Um auf die Positionsdaten zugreifen zu können, sind einige Permissions nötig, die ebenfalls im Manifest hinterlegt werden müssen. Die FOREGROUND_SERVICE und FOREGROUND_SERVICE_LOCATION-Permissions werden benötigt, um den ForegroundService starten zu können. Die SYSTEM_ALERT_WINDOW-Permission schließlich wird benötigt, damit unsere App im Display over other apps-Dialog von Android erscheint und ihr das entsprechende Recht gegeben werden kann. Ohne dieses wird der ForegroundService nicht laufen.

PermissionService

Damit Positionsdaten ermittelt werden dürfen, muss der Benutzer dies explizit erlauben. Um die benötigten Berechtigungen anzufordern, wird der PermissionService verwendet.

public async Task<PermissionStatus> CheckAndRequestLocationAlwaysPermission(bool showRationale = false)
{
    var status = await Permissions.CheckStatusAsync<Permissions.LocationAlways>();
    if (status == PermissionStatus.Granted)
    {
        return status;
    }

    await Application.Current.MainPage.DisplayAlert(
        "Standortberechtigung",
        "Diese App benötigt während der Laufzeit dauerhaften Zugriff auf Ihren Standort.",
        "OK");

    return await Permissions.RequestAsync<Permissions.LocationAlways>();
}

Da für die Hintergrund-Abfrage der Positionsdaten die höchstmögliche Berechtigung aus dem Bereich Location nötig ist, ist es ausreichend, diese anzufragen. Das passiert in der Methode CheckAndRequestLocationAlwaysPermission.

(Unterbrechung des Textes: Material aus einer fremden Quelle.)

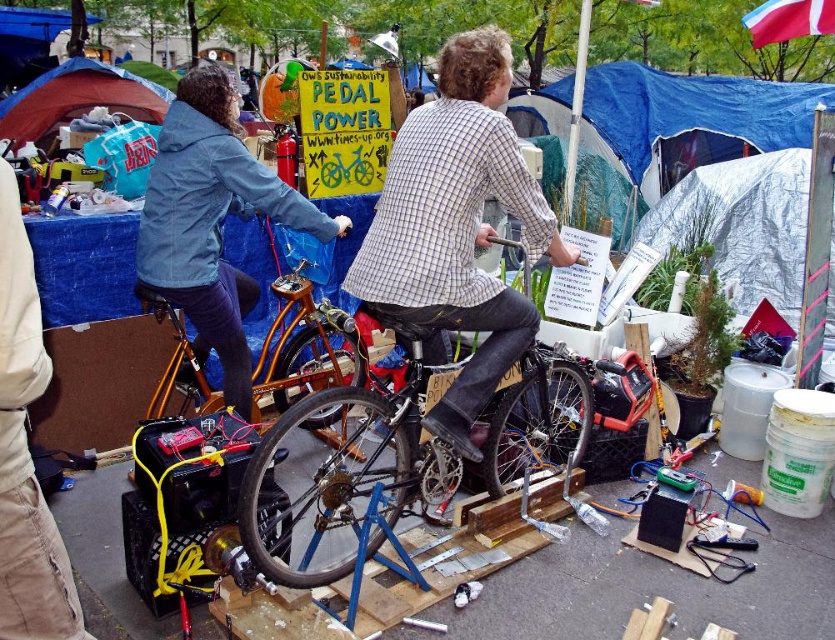
Question: Which point is closer to the camera?

Choices:
 (A) blue tarp tent at upper left
 (B) silver reflective tarp at right

Answer: (B)

Question: Which is farther from the black matte bicycle at center?

Choices:
 (A) silver reflective tarp at right
 (B) blue tarp at upper center
 (C) blue tarp tent at upper left

Answer: (B)

Question: Can you confirm if black matte bicycle at center is positioned to the left of khaki cotton pants at lower left?

Choices:
 (A) yes
 (B) no

Answer: (B)

Question: Which point appears closest to the camera in this image?

Choices:
 (A) (73, 611)
 (B) (152, 90)
 (C) (431, 156)

Answer: (A)

Question: Does checkered shirt at center appear on the left side of black matte bicycle at center?

Choices:
 (A) no
 (B) yes

Answer: (A)

Question: Is checkered shirt at center wider than silver reflective tarp at right?

Choices:
 (A) yes
 (B) no

Answer: (B)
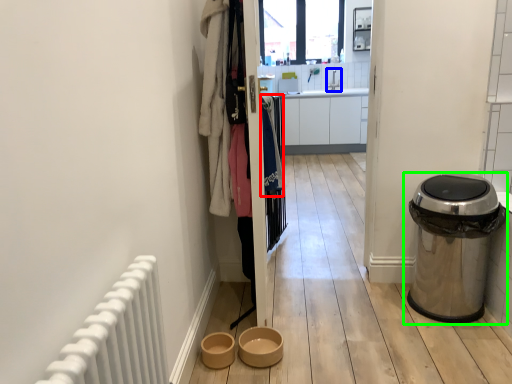
Question: Which object is positioned closest to clothing (highlighted by a red box)? Select from sink (highlighted by a blue box) and waste container (highlighted by a green box).

Choices:
 (A) sink
 (B) waste container

Answer: (B)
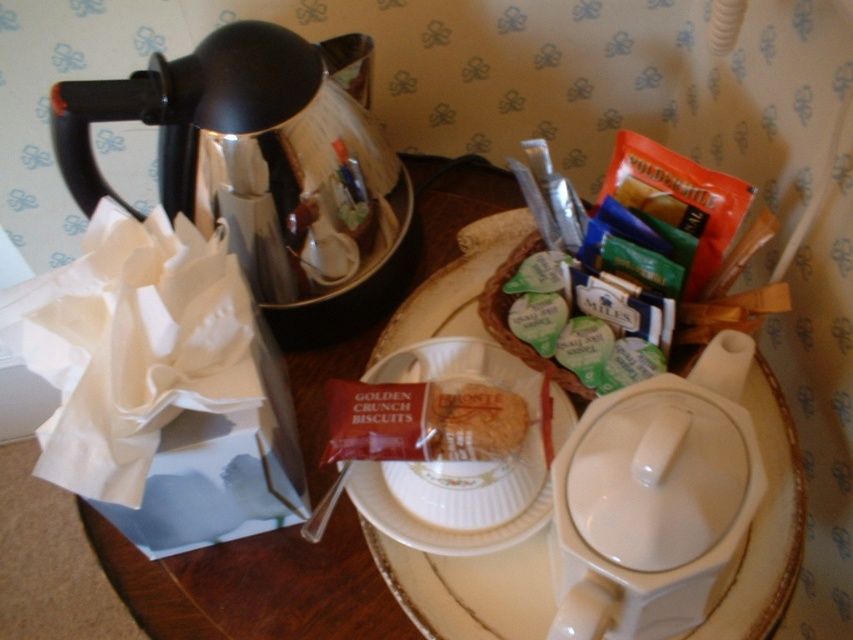
Which of these two, shiny metallic coffee pot at left or white ceramic table at center, stands shorter?

shiny metallic coffee pot at left is shorter.

Is shiny metallic coffee pot at left to the right of white ceramic table at center from the viewer's perspective?

No, shiny metallic coffee pot at left is not to the right of white ceramic table at center.

Which is in front, point (312, 186) or point (196, 577)?

Point (312, 186) is more forward.

Locate an element on the screen. The width and height of the screenshot is (853, 640). shiny metallic coffee pot at left is located at coordinates (254, 150).

Who is more distant from viewer, (305, 250) or (402, 454)?

Positioned behind is point (305, 250).

Is shiny metallic coffee pot at left shorter than metallic spoon at lower center?

No, shiny metallic coffee pot at left is not shorter than metallic spoon at lower center.

Between point (131, 76) and point (384, 426), which one is positioned behind?

The point (131, 76) is behind.

Locate an element on the screen. The image size is (853, 640). shiny metallic coffee pot at left is located at coordinates (254, 150).

Does point (453, 252) lie in front of point (498, 444)?

No, it is behind (498, 444).

Is point (260, 600) farther from viewer compared to point (511, 445)?

That is True.

Image resolution: width=853 pixels, height=640 pixels. I want to click on white ceramic table at center, so click(254, 586).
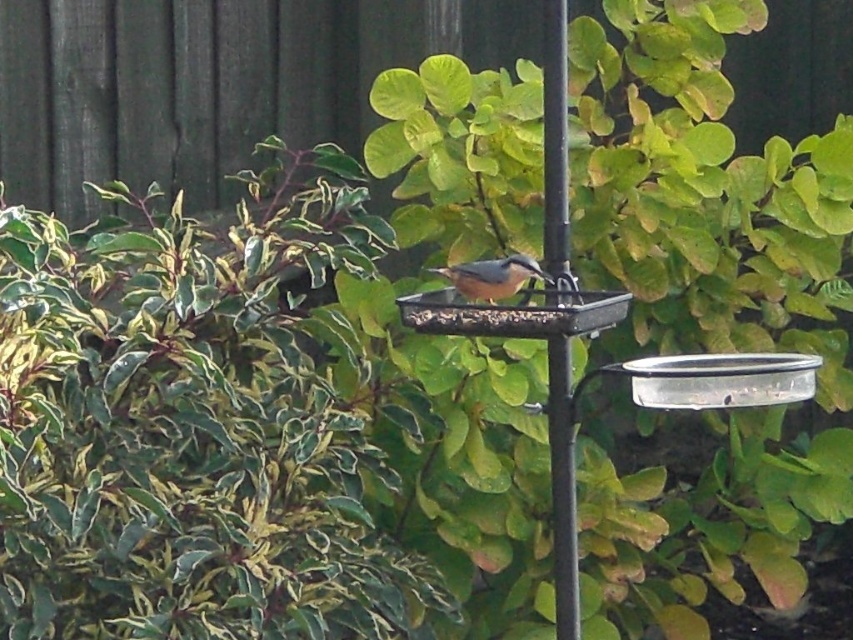
Question: Among these points, which one is farthest from the camera?

Choices:
 (A) (575, 637)
 (B) (624, 147)

Answer: (B)

Question: Considering the real-world distances, which object is closest to the green leafy bush at center?

Choices:
 (A) black metal pole at center
 (B) brown matte bird at center

Answer: (B)

Question: Is green leafy bush at center further to the viewer compared to black metal pole at center?

Choices:
 (A) no
 (B) yes

Answer: (B)

Question: Which object is closer to the camera taking this photo?

Choices:
 (A) green leafy bush at center
 (B) brown matte bird at center
 (C) black metal pole at center

Answer: (C)

Question: Is green leafy bush at center above brown matte bird at center?

Choices:
 (A) no
 (B) yes

Answer: (A)

Question: Where is black metal pole at center located in relation to brown matte bird at center in the image?

Choices:
 (A) left
 (B) right

Answer: (B)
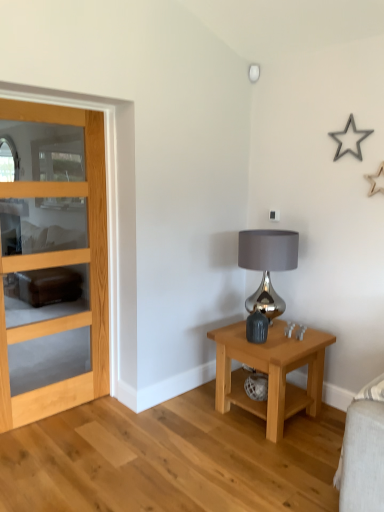
Question: Is light wood/glass door at left smaller than light wood/finish nightstand at lower right?

Choices:
 (A) yes
 (B) no

Answer: (A)

Question: Does light wood/glass door at left touch light wood/finish nightstand at lower right?

Choices:
 (A) no
 (B) yes

Answer: (A)

Question: Can you confirm if light wood/glass door at left is thinner than light wood/finish nightstand at lower right?

Choices:
 (A) no
 (B) yes

Answer: (B)

Question: Considering the relative sizes of light wood/glass door at left and light wood/finish nightstand at lower right in the image provided, is light wood/glass door at left taller than light wood/finish nightstand at lower right?

Choices:
 (A) yes
 (B) no

Answer: (A)

Question: From a real-world perspective, is light wood/glass door at left located beneath light wood/finish nightstand at lower right?

Choices:
 (A) yes
 (B) no

Answer: (B)

Question: From a real-world perspective, relative to light wood/finish nightstand at lower right, is light wood/glass door at left vertically above or below?

Choices:
 (A) above
 (B) below

Answer: (A)

Question: Considering the positions of light wood/glass door at left and light wood/finish nightstand at lower right in the image, is light wood/glass door at left wider or thinner than light wood/finish nightstand at lower right?

Choices:
 (A) wide
 (B) thin

Answer: (B)

Question: Is light wood/glass door at left to the left or to the right of light wood/finish nightstand at lower right in the image?

Choices:
 (A) right
 (B) left

Answer: (B)

Question: Is point (21, 416) closer or farther from the camera than point (269, 385)?

Choices:
 (A) closer
 (B) farther

Answer: (B)

Question: From a real-world perspective, is light wood/finish nightstand at lower right physically located above or below satin silver lamp at upper center?

Choices:
 (A) below
 (B) above

Answer: (A)

Question: Considering their positions, is light wood/finish nightstand at lower right located in front of or behind satin silver lamp at upper center?

Choices:
 (A) front
 (B) behind

Answer: (A)

Question: From the image's perspective, is light wood/finish nightstand at lower right positioned above or below satin silver lamp at upper center?

Choices:
 (A) above
 (B) below

Answer: (B)

Question: Is light wood/finish nightstand at lower right wider or thinner than satin silver lamp at upper center?

Choices:
 (A) wide
 (B) thin

Answer: (A)

Question: Based on their positions, is light wood/finish nightstand at lower right located to the left or right of metallic gray lampshade at right?

Choices:
 (A) left
 (B) right

Answer: (B)

Question: In terms of width, does light wood/finish nightstand at lower right look wider or thinner when compared to metallic gray lampshade at right?

Choices:
 (A) wide
 (B) thin

Answer: (A)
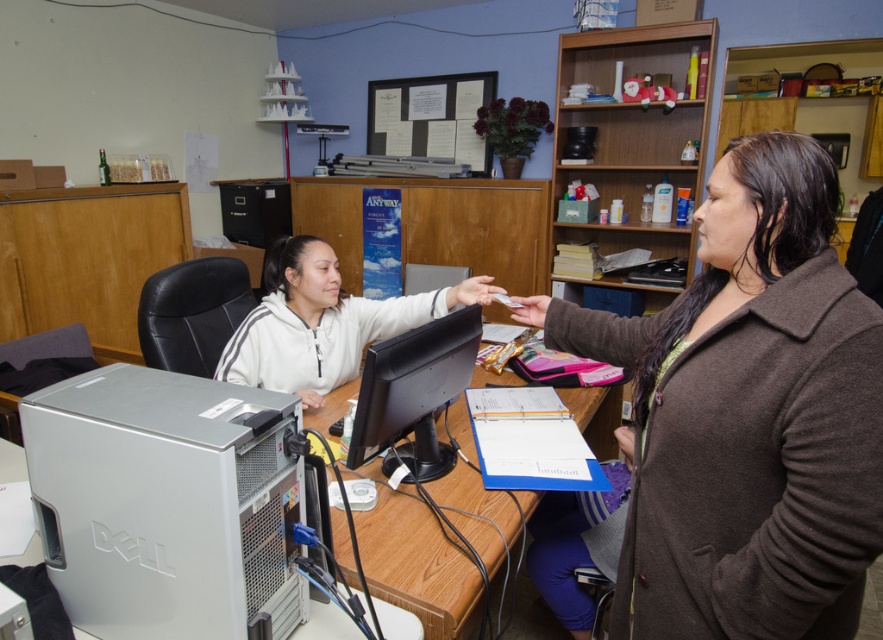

Konsumieren der Positionsdaten

Da die ermittelten Positionsdaten vom LocationService über den WeakReferenceMessenger als LocationMessage versendet werden, können die Positionsdaten an jeder beliebigen Stelle in der Anwendung abgefangen werden, indem ein entsprechender Handler eingerichtet wird. Im Demo-Projekt findet sich z.B. im MainViewModel die folgende Implementierung.

private void HandleLocationMessage(object recipient, LocationMessage locationMessage)
{
    var locationDetails = $"[{DateTime.Now:HH:mm:ss}] Latitude: {locationMessage.Latitude} - Longitude: {locationMessage.Longitude}";

    LocationChanges.Add(locationDetails);
    Debug.WriteLine(locationDetails);
}

Diese sorgt dafür, dass bei jedem Eingang einer LocationMessage eine ObservableCollection<string>, die eine CollectionView speist, um die neuen Daten ergänzt wird. Zusätzlich erfolgt eine Ausgabe via Debug.WriteLine, um auch während die App minimiert oder geschlossen ist, im Debug-Output von Visual Studio sehen zu können, dass der ForegroundService noch läuft.

Vorsicht!

Durch den ForegroundService werden die Positionsdaten auch dann abgefragt, wenn die App geschlossen wurde. Ist das explizit nicht erwünscht, sollte vor Beenden der Anwendung eine StopForegroundServiceRequestedMessage gesendet werden, die von der MainActivity aufgegriffen wird und den Service beendet.